Hydrogen-enriched water cups employ titanium platinum-plated electrodes. In recent years, a growing number of hydrogen-enriched water cups on the market feature platinum plating on titanium substrates, utilizing electrolysis and SPE (solid polymer electrolyte) technology to separate hydrogen and oxygen. When water requiring electrolysis enters the anode chamber of the tank and power is applied, the water immediately decomposes into four positively charged H ions and two negatively charged oxygen ions with a -2 valence. The negatively charged oxygen ions release electrons at the anode to form oxygen, which is then discharged from the anode, carrying a portion of the water into the sink. The positively charged hydrogen ions, in the form of hydrated ions, migrate through the ion membrane under the influence of the electric field force, reaching the cathode to absorb electrons and generate hydrogen gas. This hydrogen gas is discharged from the cathode chamber and mixes with the water, resulting in the production of hydrogen-enriched water.

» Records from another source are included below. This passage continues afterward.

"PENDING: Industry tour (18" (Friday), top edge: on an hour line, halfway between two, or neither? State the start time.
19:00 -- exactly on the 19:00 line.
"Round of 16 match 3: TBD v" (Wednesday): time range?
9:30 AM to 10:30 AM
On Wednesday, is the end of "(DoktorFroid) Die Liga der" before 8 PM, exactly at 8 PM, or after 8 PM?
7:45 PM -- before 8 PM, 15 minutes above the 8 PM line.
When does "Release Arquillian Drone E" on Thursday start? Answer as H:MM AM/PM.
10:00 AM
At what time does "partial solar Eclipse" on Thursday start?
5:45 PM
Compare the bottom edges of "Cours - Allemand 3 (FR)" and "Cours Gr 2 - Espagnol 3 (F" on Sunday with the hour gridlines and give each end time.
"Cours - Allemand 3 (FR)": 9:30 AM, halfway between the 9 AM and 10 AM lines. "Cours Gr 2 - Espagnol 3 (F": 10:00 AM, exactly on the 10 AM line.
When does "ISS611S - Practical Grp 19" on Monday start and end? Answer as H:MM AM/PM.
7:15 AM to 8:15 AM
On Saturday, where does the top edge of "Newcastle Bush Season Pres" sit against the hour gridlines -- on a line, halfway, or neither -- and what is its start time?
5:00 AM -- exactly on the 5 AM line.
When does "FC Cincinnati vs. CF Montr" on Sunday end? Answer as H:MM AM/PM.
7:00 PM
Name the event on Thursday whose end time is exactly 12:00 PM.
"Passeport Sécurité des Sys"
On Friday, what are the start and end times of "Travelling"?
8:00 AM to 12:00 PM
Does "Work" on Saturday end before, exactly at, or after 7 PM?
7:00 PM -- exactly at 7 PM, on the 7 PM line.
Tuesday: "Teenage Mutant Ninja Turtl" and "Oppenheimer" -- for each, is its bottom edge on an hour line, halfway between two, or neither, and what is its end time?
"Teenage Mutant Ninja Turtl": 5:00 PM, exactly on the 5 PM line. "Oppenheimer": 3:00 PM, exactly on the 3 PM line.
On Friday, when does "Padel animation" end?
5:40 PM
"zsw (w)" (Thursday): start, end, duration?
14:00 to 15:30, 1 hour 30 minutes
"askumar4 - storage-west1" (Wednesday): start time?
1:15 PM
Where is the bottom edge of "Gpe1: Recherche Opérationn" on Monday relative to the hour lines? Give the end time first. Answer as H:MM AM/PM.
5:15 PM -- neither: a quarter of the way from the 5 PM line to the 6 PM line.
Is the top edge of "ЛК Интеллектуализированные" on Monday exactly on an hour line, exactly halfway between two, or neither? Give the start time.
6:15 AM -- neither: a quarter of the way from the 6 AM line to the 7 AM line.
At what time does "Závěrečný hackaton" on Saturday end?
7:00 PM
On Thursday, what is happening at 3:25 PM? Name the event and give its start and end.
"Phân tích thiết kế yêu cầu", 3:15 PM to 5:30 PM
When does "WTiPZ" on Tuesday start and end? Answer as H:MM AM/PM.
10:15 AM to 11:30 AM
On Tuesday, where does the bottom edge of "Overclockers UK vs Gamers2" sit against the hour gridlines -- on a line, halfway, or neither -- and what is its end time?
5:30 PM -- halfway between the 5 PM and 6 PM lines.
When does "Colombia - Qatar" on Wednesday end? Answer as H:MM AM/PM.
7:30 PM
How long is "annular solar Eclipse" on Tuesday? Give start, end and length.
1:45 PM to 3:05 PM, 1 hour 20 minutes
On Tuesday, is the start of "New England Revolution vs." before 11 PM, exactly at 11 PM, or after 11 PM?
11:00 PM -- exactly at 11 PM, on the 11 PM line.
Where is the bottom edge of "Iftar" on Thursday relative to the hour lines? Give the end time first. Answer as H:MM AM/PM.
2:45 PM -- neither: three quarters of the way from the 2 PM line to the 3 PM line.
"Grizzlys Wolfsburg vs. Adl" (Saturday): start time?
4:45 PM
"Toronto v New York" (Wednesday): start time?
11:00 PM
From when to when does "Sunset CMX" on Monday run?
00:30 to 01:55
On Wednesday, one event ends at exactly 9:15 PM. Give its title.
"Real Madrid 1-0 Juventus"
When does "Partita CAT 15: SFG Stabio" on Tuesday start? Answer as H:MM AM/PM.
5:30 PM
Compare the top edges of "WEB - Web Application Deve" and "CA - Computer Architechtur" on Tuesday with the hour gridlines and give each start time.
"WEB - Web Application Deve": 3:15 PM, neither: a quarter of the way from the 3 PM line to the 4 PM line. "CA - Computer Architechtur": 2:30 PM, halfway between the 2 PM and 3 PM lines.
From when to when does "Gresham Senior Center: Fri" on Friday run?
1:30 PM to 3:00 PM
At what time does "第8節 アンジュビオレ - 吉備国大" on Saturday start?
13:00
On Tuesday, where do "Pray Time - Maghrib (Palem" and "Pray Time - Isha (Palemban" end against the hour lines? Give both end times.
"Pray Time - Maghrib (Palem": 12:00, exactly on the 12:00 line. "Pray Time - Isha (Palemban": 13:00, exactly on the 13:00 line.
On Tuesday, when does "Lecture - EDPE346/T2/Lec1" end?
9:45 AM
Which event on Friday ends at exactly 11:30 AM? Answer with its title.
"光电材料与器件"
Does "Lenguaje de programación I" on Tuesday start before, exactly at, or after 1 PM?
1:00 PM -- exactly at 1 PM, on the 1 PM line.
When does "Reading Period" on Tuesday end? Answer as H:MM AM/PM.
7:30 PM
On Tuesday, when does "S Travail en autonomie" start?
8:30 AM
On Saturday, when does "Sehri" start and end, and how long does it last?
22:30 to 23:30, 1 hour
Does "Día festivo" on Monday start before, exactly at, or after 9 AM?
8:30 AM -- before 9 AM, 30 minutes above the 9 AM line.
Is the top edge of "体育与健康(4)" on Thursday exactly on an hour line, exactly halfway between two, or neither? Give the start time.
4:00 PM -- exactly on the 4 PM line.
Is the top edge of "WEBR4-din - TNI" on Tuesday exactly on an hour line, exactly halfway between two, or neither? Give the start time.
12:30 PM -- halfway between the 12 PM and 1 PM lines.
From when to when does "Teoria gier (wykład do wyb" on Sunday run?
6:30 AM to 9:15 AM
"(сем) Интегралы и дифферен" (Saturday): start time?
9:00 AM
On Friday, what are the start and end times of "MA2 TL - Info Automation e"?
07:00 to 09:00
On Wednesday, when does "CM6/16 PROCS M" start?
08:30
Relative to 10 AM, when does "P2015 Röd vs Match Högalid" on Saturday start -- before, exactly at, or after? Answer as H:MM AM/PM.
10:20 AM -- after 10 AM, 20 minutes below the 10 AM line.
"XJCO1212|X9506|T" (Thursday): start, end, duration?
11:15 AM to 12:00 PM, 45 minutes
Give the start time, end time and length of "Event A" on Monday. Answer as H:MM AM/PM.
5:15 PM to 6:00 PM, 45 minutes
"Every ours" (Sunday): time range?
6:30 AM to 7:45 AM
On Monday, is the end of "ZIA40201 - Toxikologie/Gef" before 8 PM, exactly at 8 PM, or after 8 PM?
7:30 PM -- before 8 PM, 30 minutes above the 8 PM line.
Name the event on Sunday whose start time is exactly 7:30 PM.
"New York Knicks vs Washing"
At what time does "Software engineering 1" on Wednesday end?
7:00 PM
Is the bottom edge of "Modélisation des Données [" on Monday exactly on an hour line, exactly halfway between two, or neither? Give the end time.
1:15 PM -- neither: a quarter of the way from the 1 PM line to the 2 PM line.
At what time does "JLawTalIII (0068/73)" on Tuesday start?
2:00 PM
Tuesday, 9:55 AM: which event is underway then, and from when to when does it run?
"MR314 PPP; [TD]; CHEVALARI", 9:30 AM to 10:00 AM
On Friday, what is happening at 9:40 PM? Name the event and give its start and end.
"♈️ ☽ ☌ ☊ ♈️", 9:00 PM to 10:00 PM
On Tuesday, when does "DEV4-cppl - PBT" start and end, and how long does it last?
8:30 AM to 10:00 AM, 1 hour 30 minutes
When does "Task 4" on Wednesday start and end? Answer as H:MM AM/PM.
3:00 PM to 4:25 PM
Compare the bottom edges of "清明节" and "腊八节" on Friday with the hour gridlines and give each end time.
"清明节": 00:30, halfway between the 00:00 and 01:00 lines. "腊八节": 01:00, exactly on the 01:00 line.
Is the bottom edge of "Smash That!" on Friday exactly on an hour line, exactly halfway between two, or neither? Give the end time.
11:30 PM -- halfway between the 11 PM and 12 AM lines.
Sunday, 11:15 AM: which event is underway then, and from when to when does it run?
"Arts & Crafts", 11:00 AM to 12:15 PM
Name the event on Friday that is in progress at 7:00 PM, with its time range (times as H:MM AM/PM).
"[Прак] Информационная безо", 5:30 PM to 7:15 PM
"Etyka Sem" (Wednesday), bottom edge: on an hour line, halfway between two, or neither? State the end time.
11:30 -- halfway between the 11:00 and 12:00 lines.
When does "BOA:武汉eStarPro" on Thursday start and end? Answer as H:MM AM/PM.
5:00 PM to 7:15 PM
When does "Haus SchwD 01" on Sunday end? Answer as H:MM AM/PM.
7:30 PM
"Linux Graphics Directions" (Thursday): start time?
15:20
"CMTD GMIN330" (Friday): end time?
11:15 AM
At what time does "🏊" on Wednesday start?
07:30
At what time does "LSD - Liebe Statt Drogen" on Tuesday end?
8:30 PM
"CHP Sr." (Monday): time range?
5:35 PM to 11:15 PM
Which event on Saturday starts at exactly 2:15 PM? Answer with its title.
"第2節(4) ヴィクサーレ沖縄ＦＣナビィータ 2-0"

By utilizing titanium-based platinum-plated electrodes, the issue of passivation on the titanium electrode surface, leading to the formation of an oxide layer, is overcome. This electrode configuration also addresses the problem of reduced reaction speed experienced by traditional electrodes over extended electrolysis periods. Moreover, it ensures the stability of hydrogen production content. Consequently, titanium-based platinum-plated electrodes are considered an ideal electrode material based on current technological advancements.